[Selected text Boundary: Start]

Hardly anything stated in the open letter published by four former editorial journalists of Deutsche Welle‘s (Voice of Germany) Chinese department can be accepted as a fact right away. Even China Daily Net (中国日报网, via Huanqiu Shibao and many other Chinese papers who republished it) appeared to frown – not at the allegations, but at the four authors’ inability to give a more succinct account of what comes across as a plight under an autocratic (Deutsche-Welle-departmental) regime.
"Kiss, bow, or shake hands" (click picture above for more business etiquette)
From November 2008 until now, I have rarely asked myself how I do feel about the changes that have taken place at Deutsche Welle myself, and whenever I did, I found that my feelings were mixed. Yes, more critical coverage on China was what I had missed during the years between 2000 and 2008, but the way the Welle managed the crisis brought about – apparently – by a few Chinese dissident and several German intellectuals didn’t make me feel exactly happy. That said, given the sluggish first eight years of this century, it was no surprise that a Chinese department which had seemed to have developed a policy of arrogance towards human rights issues, and a policy of chumming up to power (business and CCP alike) had begun to reel once their critics – apparently all of a sudden – began to have an impact on the debate about Deutsche Welle.
Deutsche Welle headquarters, Bonn (Wikimedia Commons, click on the picture for source)
The Welle’s general management didn’t seem to deserve great points of performance, either. It’s ways of interaction with parliament, political parties, the dissidents, and their Chinese audience looked like politics at its worst. The good thing was that, as bad as it was, there wasn’t much porcelain to be destroyed anyway – not from my personal point of view. Boredom would be a nicety to describe my feelings when listening to the Chinese programs. No wonder that Wei Jingsheng wasn’t listening any more.
In recent days, I had a discussion with a sinologist – no discussion that would be available online, and not in the Deutsche-Welle context – who suggested that what mattered, when it came to information from German media, was that Chinese people would actually be interested in reading along. Window-speeches (his referral to what others might call “value-based journalism”) wouldn’t cut it.
Maybe it wouldn’t. But to me, this was an obvious example of how easy you might lose your own way, if you only care about what others (supposedly) want to hear, or if you only care about the terms on which others would be willing to discuss things at all.
So should I feel unhappy about the way China’s press covers the current status at Deutsche Welle? Should those Chinese listeners or readers who want information, rather than propaganda, feel bad about it?
Footnotes to any answer might be plenty. In my view, the Welle shouldn’t target “opinion leaders” first and foremost, as it apparently plans to do. Deutsche Welle should simply inform its listeners and readers accurately – peasants in rural China, and other professionals of all kinds in urban China alike, and without worrying if Anti-CNN might like or dislike what they report.

[Selected text Boundary: End]
[Listed records Boundary: Start]

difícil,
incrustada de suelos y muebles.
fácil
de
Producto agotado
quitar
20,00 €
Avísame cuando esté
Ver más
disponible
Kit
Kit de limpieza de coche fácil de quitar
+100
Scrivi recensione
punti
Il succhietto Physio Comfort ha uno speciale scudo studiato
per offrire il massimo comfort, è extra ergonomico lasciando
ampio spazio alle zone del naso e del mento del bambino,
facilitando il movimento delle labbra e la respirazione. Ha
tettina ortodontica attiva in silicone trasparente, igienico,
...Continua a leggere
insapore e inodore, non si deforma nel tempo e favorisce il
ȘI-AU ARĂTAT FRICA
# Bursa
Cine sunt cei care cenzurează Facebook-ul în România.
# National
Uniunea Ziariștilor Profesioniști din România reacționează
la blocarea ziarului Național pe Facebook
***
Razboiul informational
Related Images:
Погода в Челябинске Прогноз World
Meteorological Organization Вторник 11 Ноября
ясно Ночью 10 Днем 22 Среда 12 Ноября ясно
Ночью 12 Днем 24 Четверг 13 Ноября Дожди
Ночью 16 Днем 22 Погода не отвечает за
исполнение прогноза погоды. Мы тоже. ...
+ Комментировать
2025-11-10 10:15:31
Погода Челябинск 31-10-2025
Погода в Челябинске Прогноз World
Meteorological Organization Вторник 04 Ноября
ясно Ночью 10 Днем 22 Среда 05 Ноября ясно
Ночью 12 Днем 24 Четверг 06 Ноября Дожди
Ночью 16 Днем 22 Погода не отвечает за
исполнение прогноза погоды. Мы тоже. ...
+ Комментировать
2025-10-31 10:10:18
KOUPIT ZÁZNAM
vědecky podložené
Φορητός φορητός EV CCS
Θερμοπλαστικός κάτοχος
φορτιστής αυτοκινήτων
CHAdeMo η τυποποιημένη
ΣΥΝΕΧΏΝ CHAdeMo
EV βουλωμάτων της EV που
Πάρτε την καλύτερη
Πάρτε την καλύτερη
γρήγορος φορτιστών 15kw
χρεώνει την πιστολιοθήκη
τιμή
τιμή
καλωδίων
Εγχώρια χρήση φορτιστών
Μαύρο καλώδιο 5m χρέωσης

[Listed records Boundary: End]

## What to produce
Write the next part of the post on Deutsche Welle's Chinese department, starting after its last paragraph. These entries were taken from a different source than the text.

## Output of the exercise
But I think what encouraged me when reading the – surely not too dependable, – Chinese media coverage on Deutsche Welle was an – alleged – statement by Jörg Rudolph, again allegedly working for the Chinese department as a hired consultant (the Chinese press describes the situation in more colorful ways) which would suggest that Taiwan should be seen as an independent state. It wouldn’t make a huge difference, even if it was correctly attributed to Rudolph, but it might be an encouraging indicator for a more generally changing tide. It may be inconceivable for many Chinese nationals who have never seen Taiwan depicted in a color different from China’s on international maps, but not so inconceivable for Europeans, or in fact for people anywhere else in the world, outside China. Former Estonian foreign minister Kristiina Ojuland, herself an experienced observer of (Russian, in her country’s case) colonialism until the early 1990s, suggested in April that in long-term perspective, the one-China policy is not and cannot be in the interest of the EU.
American decisions will matter much more than European ones – only America can really help to defend Taiwan militarily, if need be. But a change in European policies can provide Taiwan with some of the global political and economic breathing space it has been struggling for during the past two decades, or even longer. Such change may also encourage America to keep seeing Taiwan as what it is: as a democratic country, doing no harm to anyone, but being bullied by an imperialist neighbor. Provided that the EU will maintain its arms embargo as part of its trade relations with China, it may help to end the unworthy status quo, where European countries would deliver arms to all kinds of bandits near and far, officially or indirectly, but refuse to supply diesel-electric submarines to Taiwan, for fear of “angering China”, or – to take the hypocrisy to a maximum level – for fear of aggravating a tense situation in a region of conflict.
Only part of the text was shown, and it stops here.